Return every line of the data below unchanged, but leave out the pictures.

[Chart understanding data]

------

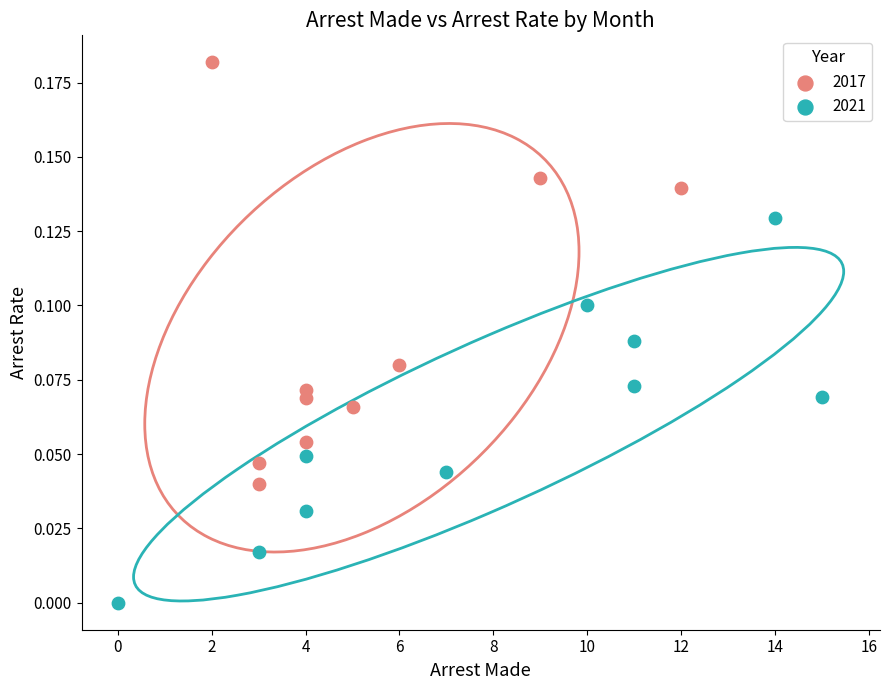

Which series reaches the maximum Y coordinate?

2017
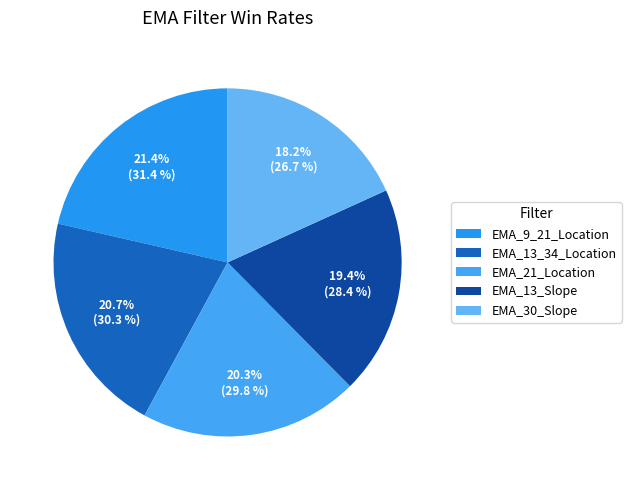

To the nearest percent, what percentage of the pie is EMA_30_Slope?

18%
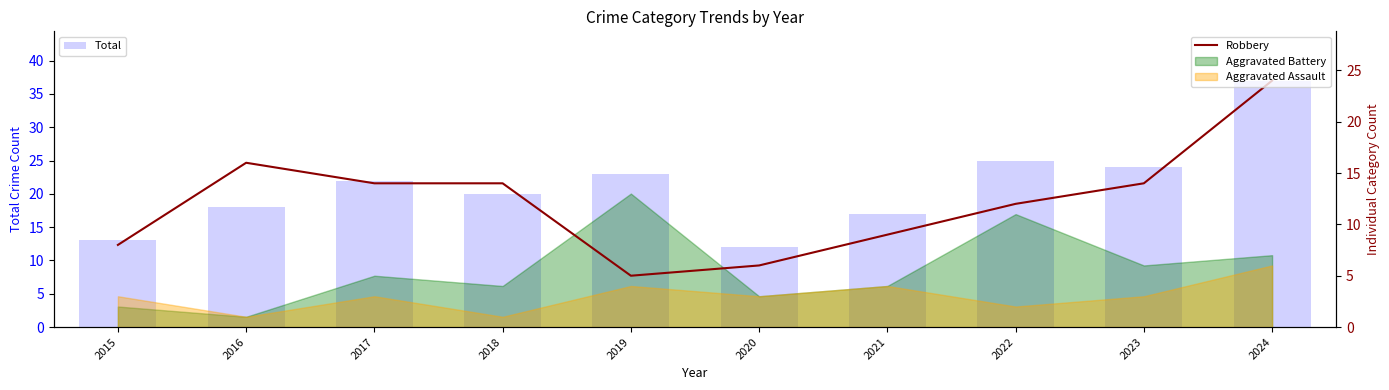

What is the minimum value for Total?

12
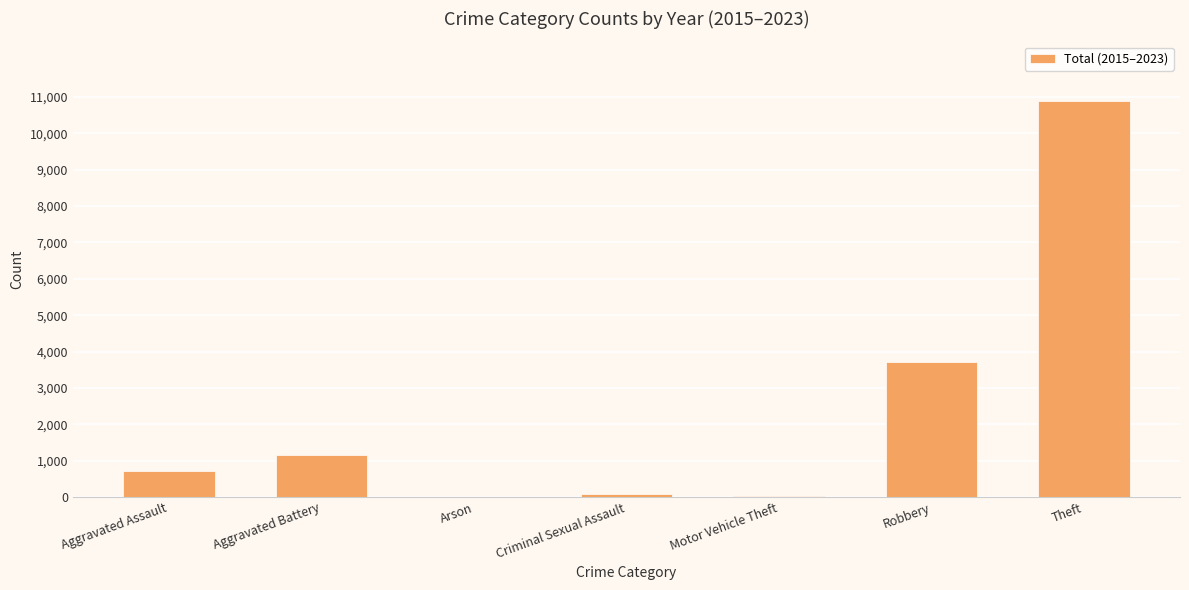

At which label is the value closest to 5455?

Robbery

------

Written solution -
Which series reaches the maximum Y coordinate?

2017

To the nearest percent, what percentage of the pie is EMA_30_Slope?

18%

What is the minimum value for Total?

12

At which label is the value closest to 5455?

Robbery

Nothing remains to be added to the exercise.